Veronica Larouche, MA, CMI-Russian, medical interpreter

From left: Patient Aleksandr Shiah visits with Mark Preston, MD, urologist, and Veronica Larouche, MA, CMI – Russian, medical interpreter

From left: Patient Aleksandr Shiah visits with Mark Preston, MD, urologist, and Veronica Larouche, MA, CMI – Russian, medical interpreter

As a medical interpreter, I am frequently asked questions such as, “Isn’t medical interpreting easy, since all you do is talk?” “Do you just interpret the medical terms or whole sentences?” or, “Why are you needed if bilingual family members are present?”

Such questions help us better describe our role. Medical interpreters contribute to creating a common language between care providers and patients, making better communication possible. After all, without proper communication, all of the great science we can offer is inaccessible, creating gaps in the care we provide to patients and their families.
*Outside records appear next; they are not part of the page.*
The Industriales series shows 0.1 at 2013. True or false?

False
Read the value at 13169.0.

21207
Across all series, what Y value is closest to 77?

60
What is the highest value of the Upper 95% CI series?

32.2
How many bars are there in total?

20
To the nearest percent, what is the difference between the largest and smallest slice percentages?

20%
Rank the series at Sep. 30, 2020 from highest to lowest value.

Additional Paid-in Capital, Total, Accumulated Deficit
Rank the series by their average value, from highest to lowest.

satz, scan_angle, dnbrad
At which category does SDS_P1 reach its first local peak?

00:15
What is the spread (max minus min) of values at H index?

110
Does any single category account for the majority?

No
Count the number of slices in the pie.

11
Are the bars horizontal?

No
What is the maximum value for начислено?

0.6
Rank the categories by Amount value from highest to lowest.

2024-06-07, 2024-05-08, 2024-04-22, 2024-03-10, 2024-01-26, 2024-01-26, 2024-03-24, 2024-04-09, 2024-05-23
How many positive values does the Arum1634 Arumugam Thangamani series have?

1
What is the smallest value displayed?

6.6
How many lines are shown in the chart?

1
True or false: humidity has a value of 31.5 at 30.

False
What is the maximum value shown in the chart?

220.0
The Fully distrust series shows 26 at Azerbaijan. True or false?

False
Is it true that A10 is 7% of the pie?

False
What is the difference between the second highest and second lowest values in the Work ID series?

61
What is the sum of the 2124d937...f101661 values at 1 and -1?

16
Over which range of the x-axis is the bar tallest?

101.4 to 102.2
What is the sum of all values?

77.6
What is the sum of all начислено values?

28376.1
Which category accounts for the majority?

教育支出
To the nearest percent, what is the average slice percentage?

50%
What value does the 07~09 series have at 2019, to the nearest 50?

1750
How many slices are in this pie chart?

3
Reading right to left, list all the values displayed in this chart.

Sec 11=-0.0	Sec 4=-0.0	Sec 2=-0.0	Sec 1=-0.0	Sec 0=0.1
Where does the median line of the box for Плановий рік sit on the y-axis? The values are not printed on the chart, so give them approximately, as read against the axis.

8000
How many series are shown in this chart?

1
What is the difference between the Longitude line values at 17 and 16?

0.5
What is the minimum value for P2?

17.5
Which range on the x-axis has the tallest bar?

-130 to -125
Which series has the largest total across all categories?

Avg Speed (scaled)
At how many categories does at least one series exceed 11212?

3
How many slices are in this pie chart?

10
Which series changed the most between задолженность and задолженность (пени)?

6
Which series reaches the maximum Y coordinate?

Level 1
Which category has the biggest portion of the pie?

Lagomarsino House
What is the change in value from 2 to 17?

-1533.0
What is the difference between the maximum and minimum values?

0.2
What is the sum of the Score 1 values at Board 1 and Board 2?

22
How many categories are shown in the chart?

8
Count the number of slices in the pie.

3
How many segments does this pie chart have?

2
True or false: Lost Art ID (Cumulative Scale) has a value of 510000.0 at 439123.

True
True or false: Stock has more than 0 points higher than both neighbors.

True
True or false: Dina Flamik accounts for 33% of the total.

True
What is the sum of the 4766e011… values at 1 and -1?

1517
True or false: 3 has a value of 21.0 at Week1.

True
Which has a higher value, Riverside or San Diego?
An interpreter’s first step in bridging a language gap involves understanding medical information in the proper context. The interpreter must turn complete and often complex phrases into a totally different syntax, grammar, vocabulary and idiom, without compromising on pronunciation and vocal register—quickly and accurately.

For example, a Russian patient may say, “Нет боли в покое.” Word for word, that phrase means, “no pain in peace.” However, a seasoned interpreter knows to focus on the context rather than the literal translation. This patient does not mean that life is fine when there is peace in the world; rather, she is telling her orthopedist that she has no pain when her arm is at rest. The interpreter’s understanding of the context is vital and ultimately allows the care team to prescribe the correct treatment.

Equally challenging and significant are the split-second judgment calls that interpreters must make daily involving ethics, culture, body language and seemingly incomprehensible behavior.

For example, an elderly Russian speaker was recently hospitalized multiple times for complications stemming from a chronic illness. It would be tempting to assume that the only challenges she faced were related to her treatment, as the patient was not delirious, was quite mobile, had a very supportive family member who spoke excellent English and had no financial or insurance issues. However, it became clear over time that the patient and her family member were determined to keep the patient in the hospital for as long as possible, dwelling on minutiae and rebelling against the plan of care. The care team could not get clarity from the patient on these issues while the English-speaking family member served as the interpreter.

I gently asked the team to consider a mental health consult, since the patient‘s overall disposition, affect and focus on minutiae were things I was better able to pick up on in Russian. Only a psychiatrist could give a diagnosis, but our job as interpreters is to politely and respectfully plant the seed when it comes to cultural and behavioral nuances that defy explanation.

The most serious ethical challenge with this patient was the frequent use of the family member for interpretation. Regardless of how well a family member may speak English, he or she is not an impartial party. There are liability issues here, as well, as it is very difficult to interpret for a loved one in an objective manner and without expressing one’s personal emotions and opinions, all of which could compromise the accuracy of the interpretation.

There will always be communication challenges when caring for patients and families under the stress of illness—even when the patient and the provider speak the same language. However, at BWH, we work with a large number of patients who cannot use English adequately. These vulnerable patients deserve proper care, and central to their care is always an experienced interpreter who knows the right questions to ask to bridge the language gap, better ensuring they have the very best patient experience possible.